ナイショの妖精さん1

 思い出したっ!

 あのとき、あたしは幼稚園の年中さんで。

 浅山に遠足に来ていて。迷子になって、かなしくて。
 あのおじさんに助けてもらった。

 ……あたし……昔も妖精を見てたんだ……。


「うわぁあああああっ!! 」

 思い出にひたるあたしの前で、中条が背中から倒れていく。
 右足と左足を交差させてるから、自分で自分の足に引っかかったみたい。

「うわ、うわ、うわ、うわぁっ!! 」

 砲弾倉庫の前に尻もちをついたと思ったら、今度は、腕をめちゃくちゃにふりまわしはじめた。

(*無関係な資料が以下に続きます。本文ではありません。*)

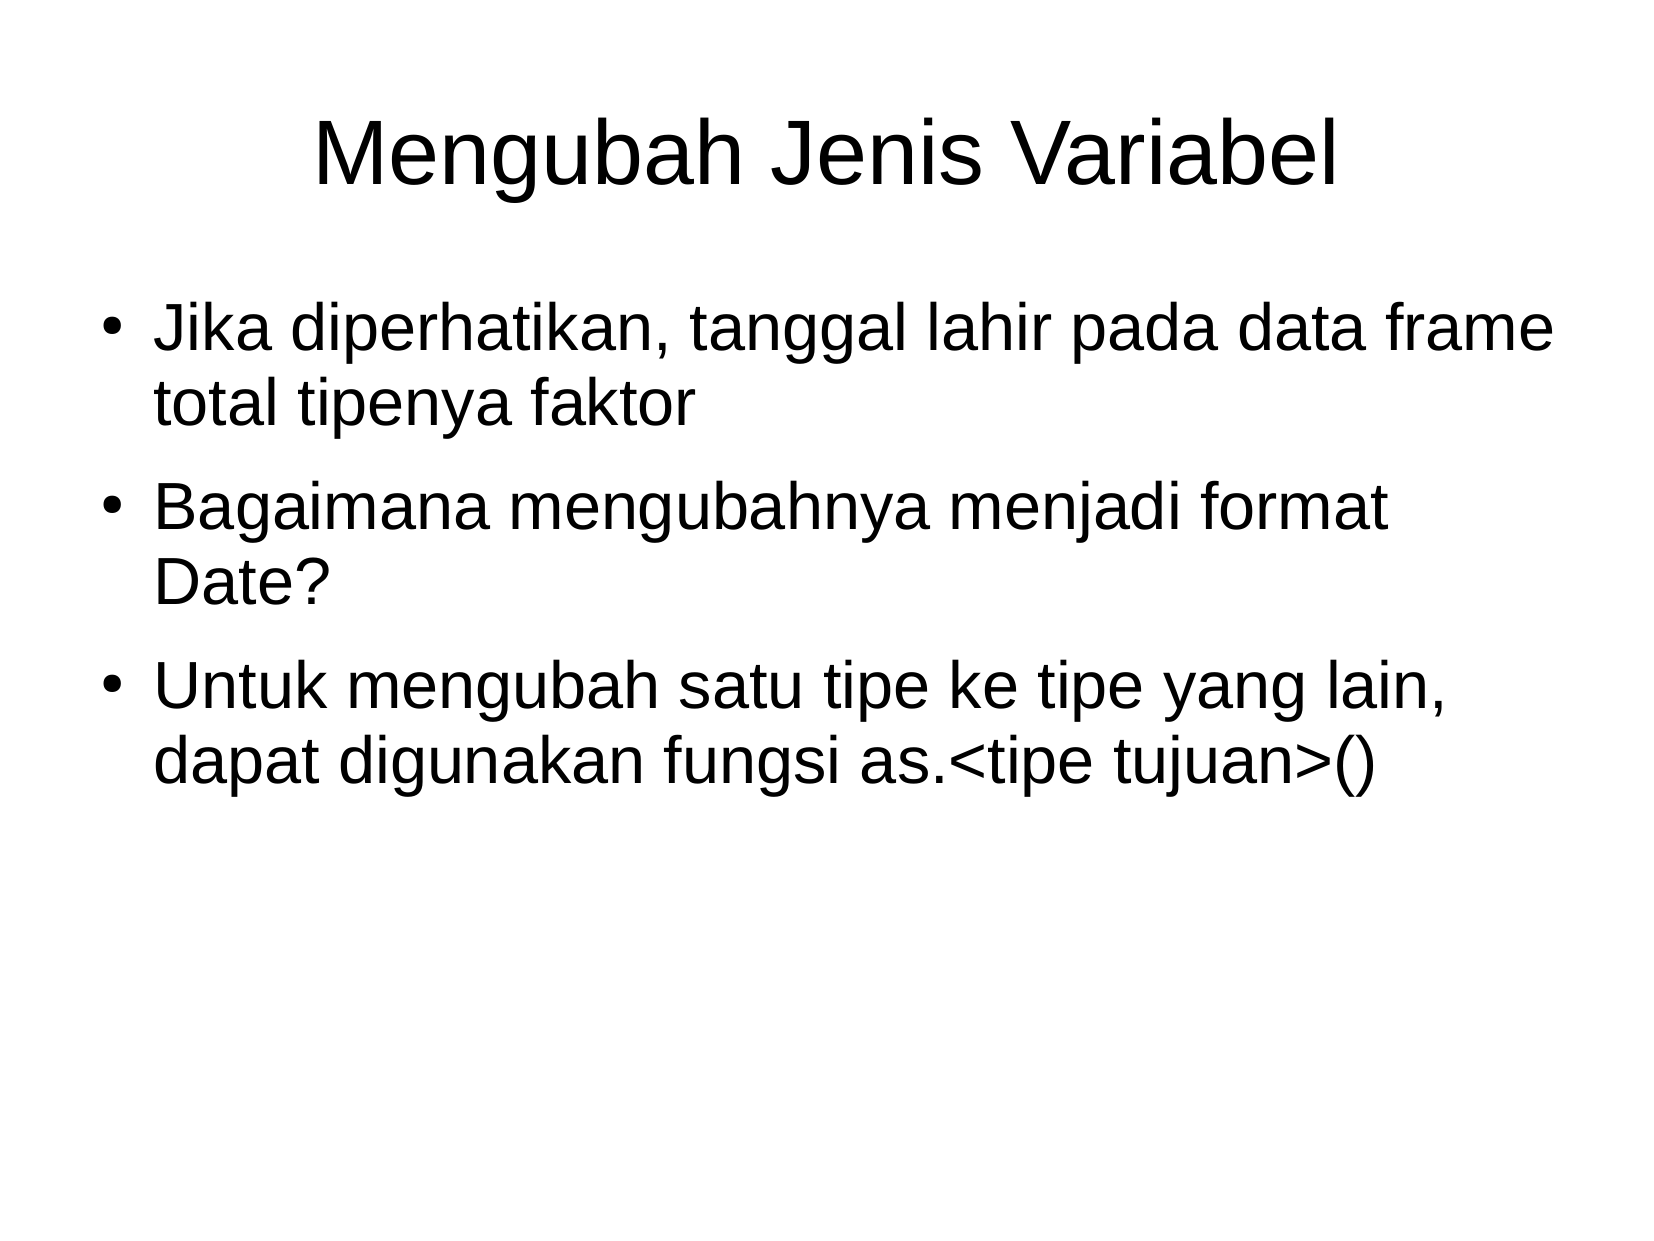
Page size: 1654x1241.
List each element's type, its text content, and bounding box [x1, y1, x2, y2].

title Mengubah Jenis Variabel [82, 49, 1571, 257]
list Jika diperhatikan, tanggal lahir pada data frame total tipenya faktor Bagaimana mengubahnya menjadi format Date? Untuk mengubah satu tipe ke tipe yang lain, dapat digunakan fungsi as.<tipe tujuan>() [82, 290, 1571, 1010]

「な、なんだ、こいつっ! や、やめろ! きしょくわるい! は、は、はなれろ~っ!! 」

 中条の胸に、さっきの妖精の女の子がくっついている。

「チチチチ。チチチ、キン、キン」

 スプーンとフォークをかちあわせたみたいな。せわしない音。

 よく見たら、女の子が口をパクパクしてる。

 これって、妖精の声っ!?

「チチチチ、チチチチチ」

 青い目で、きゅっと中条を見あげて。ツツジのめしべみたいに細い両手でしがみついて。
「おねえさんを助けて」って、うったえているみたい。

「うわ、うわ、うわぁああっ!!」

 だけど、中条、前も見えてない。

 腕をふりまわしながら、立ちあがり。と思ったら、後ろにさがりすぎたせいで、レンガの壁に背中をうちつけて。自分の失敗なのに、「ぎゃあ!」とか、人にやられたみたいにおどろいてる。

 妖精の子の手が、ほどけた一瞬。

「に、逃げるぞっ!」

 中条は、つんのめるようにして、かけだした。